SOURCE INFORMATION >>
○ ○ ○
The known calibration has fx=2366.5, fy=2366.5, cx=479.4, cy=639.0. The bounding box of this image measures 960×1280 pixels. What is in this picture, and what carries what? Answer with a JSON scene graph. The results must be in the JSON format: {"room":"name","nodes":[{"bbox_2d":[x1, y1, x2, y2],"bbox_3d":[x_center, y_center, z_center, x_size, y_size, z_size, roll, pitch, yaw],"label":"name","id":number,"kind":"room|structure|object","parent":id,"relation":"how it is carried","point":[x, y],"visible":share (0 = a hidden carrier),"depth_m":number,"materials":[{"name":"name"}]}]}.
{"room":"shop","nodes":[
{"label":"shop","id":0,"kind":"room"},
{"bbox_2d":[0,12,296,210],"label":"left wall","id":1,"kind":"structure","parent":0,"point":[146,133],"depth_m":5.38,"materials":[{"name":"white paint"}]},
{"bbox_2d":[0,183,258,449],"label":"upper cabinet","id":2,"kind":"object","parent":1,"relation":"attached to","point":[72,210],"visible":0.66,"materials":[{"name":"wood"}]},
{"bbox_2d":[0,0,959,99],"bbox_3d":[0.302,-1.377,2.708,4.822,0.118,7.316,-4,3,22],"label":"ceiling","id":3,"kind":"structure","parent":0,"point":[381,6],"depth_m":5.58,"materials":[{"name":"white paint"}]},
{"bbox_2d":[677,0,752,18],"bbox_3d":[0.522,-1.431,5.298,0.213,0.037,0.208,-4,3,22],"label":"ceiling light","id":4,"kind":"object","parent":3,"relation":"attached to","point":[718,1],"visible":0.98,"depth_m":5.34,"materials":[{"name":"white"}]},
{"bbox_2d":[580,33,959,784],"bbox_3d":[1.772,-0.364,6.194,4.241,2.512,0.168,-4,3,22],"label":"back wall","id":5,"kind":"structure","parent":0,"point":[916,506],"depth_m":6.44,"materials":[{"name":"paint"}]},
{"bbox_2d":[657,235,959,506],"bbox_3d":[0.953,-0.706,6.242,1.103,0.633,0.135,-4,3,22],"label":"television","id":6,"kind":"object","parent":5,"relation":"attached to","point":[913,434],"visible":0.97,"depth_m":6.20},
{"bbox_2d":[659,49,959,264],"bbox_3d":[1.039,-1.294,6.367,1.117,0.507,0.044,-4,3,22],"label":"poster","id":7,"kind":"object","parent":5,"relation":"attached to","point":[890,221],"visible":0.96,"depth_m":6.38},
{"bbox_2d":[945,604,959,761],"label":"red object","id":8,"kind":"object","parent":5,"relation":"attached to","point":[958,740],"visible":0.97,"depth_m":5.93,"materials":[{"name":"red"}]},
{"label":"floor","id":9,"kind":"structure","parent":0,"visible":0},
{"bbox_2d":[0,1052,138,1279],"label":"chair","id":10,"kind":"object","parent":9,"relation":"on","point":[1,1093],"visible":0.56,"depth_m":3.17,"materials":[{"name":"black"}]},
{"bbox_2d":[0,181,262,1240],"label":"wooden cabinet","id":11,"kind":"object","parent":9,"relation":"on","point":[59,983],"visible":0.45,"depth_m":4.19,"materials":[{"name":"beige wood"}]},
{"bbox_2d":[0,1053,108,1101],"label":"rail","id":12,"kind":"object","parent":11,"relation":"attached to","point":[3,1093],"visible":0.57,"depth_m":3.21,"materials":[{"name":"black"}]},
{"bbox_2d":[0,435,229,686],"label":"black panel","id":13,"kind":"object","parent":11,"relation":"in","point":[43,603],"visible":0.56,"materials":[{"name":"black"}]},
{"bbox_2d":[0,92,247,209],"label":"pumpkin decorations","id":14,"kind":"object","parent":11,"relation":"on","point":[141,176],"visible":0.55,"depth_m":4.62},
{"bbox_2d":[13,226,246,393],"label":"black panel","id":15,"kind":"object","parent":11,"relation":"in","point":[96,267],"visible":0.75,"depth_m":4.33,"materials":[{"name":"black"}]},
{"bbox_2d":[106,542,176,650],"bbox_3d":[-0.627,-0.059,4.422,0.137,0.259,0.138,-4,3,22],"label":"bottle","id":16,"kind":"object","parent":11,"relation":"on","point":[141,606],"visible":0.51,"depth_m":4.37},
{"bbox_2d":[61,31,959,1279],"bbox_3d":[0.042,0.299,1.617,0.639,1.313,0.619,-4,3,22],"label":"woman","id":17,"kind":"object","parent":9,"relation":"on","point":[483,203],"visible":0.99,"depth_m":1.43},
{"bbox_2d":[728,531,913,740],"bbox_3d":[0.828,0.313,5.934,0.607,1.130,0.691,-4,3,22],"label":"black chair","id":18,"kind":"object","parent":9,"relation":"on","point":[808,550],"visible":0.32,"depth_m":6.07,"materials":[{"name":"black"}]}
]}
○ ○ ○
WORK INSTRUCTIONS >> Return the complete material exactly as it reads.

ANSWER AREA >>
The known calibration has fx=2366.5, fy=2366.5, cx=479.4, cy=639.0. The bounding box of this image measures 960×1280 pixels. What is in this picture, and what carries what? Answer with a JSON scene graph. The results must be in the JSON format: {"room":"name","nodes":[{"bbox_2d":[x1, y1, x2, y2],"bbox_3d":[x_center, y_center, z_center, x_size, y_size, z_size, roll, pitch, yaw],"label":"name","id":number,"kind":"room|structure|object","parent":id,"relation":"how it is carried","point":[x, y],"visible":share (0 = a hidden carrier),"depth_m":number,"materials":[{"name":"name"}]}]}.
{"room":"shop","nodes":[
{"label":"shop","id":0,"kind":"room"},
{"bbox_2d":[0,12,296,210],"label":"left wall","id":1,"kind":"structure","parent":0,"point":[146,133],"depth_m":5.38,"materials":[{"name":"white paint"}]},
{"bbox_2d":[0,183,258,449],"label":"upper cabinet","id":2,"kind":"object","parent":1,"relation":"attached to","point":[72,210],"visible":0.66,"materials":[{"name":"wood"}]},
{"bbox_2d":[0,0,959,99],"bbox_3d":[0.302,-1.377,2.708,4.822,0.118,7.316,-4,3,22],"label":"ceiling","id":3,"kind":"structure","parent":0,"point":[381,6],"depth_m":5.58,"materials":[{"name":"white paint"}]},
{"bbox_2d":[677,0,752,18],"bbox_3d":[0.522,-1.431,5.298,0.213,0.037,0.208,-4,3,22],"label":"ceiling light","id":4,"kind":"object","parent":3,"relation":"attached to","point":[718,1],"visible":0.98,"depth_m":5.34,"materials":[{"name":"white"}]},
{"bbox_2d":[580,33,959,784],"bbox_3d":[1.772,-0.364,6.194,4.241,2.512,0.168,-4,3,22],"label":"back wall","id":5,"kind":"structure","parent":0,"point":[916,506],"depth_m":6.44,"materials":[{"name":"paint"}]},
{"bbox_2d":[657,235,959,506],"bbox_3d":[0.953,-0.706,6.242,1.103,0.633,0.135,-4,3,22],"label":"television","id":6,"kind":"object","parent":5,"relation":"attached to","point":[913,434],"visible":0.97,"depth_m":6.20},
{"bbox_2d":[659,49,959,264],"bbox_3d":[1.039,-1.294,6.367,1.117,0.507,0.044,-4,3,22],"label":"poster","id":7,"kind":"object","parent":5,"relation":"attached to","point":[890,221],"visible":0.96,"depth_m":6.38},
{"bbox_2d":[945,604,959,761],"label":"red object","id":8,"kind":"object","parent":5,"relation":"attached to","point":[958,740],"visible":0.97,"depth_m":5.93,"materials":[{"name":"red"}]},
{"label":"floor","id":9,"kind":"structure","parent":0,"visible":0},
{"bbox_2d":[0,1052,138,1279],"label":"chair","id":10,"kind":"object","parent":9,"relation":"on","point":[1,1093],"visible":0.56,"depth_m":3.17,"materials":[{"name":"black"}]},
{"bbox_2d":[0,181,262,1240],"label":"wooden cabinet","id":11,"kind":"object","parent":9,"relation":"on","point":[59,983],"visible":0.45,"depth_m":4.19,"materials":[{"name":"beige wood"}]},
{"bbox_2d":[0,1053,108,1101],"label":"rail","id":12,"kind":"object","parent":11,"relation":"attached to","point":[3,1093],"visible":0.57,"depth_m":3.21,"materials":[{"name":"black"}]},
{"bbox_2d":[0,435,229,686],"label":"black panel","id":13,"kind":"object","parent":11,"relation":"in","point":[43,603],"visible":0.56,"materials":[{"name":"black"}]},
{"bbox_2d":[0,92,247,209],"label":"pumpkin decorations","id":14,"kind":"object","parent":11,"relation":"on","point":[141,176],"visible":0.55,"depth_m":4.62},
{"bbox_2d":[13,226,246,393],"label":"black panel","id":15,"kind":"object","parent":11,"relation":"in","point":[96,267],"visible":0.75,"depth_m":4.33,"materials":[{"name":"black"}]},
{"bbox_2d":[106,542,176,650],"bbox_3d":[-0.627,-0.059,4.422,0.137,0.259,0.138,-4,3,22],"label":"bottle","id":16,"kind":"object","parent":11,"relation":"on","point":[141,606],"visible":0.51,"depth_m":4.37},
{"bbox_2d":[61,31,959,1279],"bbox_3d":[0.042,0.299,1.617,0.639,1.313,0.619,-4,3,22],"label":"woman","id":17,"kind":"object","parent":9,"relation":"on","point":[483,203],"visible":0.99,"depth_m":1.43},
{"bbox_2d":[728,531,913,740],"bbox_3d":[0.828,0.313,5.934,0.607,1.130,0.691,-4,3,22],"label":"black chair","id":18,"kind":"object","parent":9,"relation":"on","point":[808,550],"visible":0.32,"depth_m":6.07,"materials":[{"name":"black"}]}
]}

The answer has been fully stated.